Harmon is considering re-aligning the district boundaries to give some work to another district.
Meeting demands?
The police department predicts the population and officer workload will remain flat through 2006.
But city officials say downtown's housing boom will bring 8,000 to 10,000 new residents by 2010.
Estimates in 2002 put St. Petersburg's population at 250,354. That means there's two officers for every 1,000 people.
That's lower than the 3.3 average for same-size cities in St. Petersburg's nine-state region, according to the FBI's staffing data.
"We can expect that as there's an increase in population, the demand will go up," said David N. Ammons, a public administration expert at the University of North Carolina. "How much depends on the nature of the development. We ought to respond to what we believe will be the increase in call volume."

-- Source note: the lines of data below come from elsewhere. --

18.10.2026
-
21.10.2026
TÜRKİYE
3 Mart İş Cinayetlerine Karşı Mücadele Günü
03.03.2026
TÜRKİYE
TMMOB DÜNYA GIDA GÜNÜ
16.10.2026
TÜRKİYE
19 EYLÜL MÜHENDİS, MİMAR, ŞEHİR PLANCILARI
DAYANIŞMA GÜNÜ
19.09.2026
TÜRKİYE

Ammons and criminologists say cities should analyze not only population but also calls for service, the crime rate and case closures to determine what level of staffing is appropriate and whether officers should be deployed differently.
Harmon does think the police-per-resident ratio should drive hiring. He said the department will monitor service calls and the crime rate. He will meet in January with his command staff to discuss staffing and police district workload.